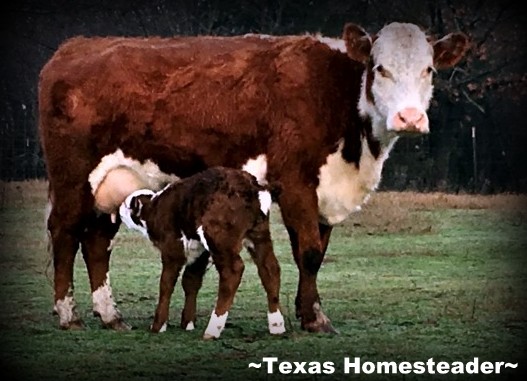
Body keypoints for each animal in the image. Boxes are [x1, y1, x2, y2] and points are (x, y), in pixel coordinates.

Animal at [118, 167, 286, 338]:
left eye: (127, 203)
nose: (119, 208)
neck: (154, 209)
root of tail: (252, 186)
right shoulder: (200, 251)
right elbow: (190, 280)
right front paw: (188, 323)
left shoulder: (172, 248)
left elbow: (166, 283)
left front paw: (158, 326)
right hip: (259, 234)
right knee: (270, 268)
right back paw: (277, 325)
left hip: (218, 236)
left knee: (233, 271)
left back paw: (213, 329)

WORK TO COMPLETE -
What belongs in the answer is each line of the listing that contains the word "right".

EXPECTED ANSWER -
right shoulder: (200, 251)
right elbow: (190, 280)
right front paw: (188, 323)
right hip: (259, 234)
right knee: (270, 268)
right back paw: (277, 325)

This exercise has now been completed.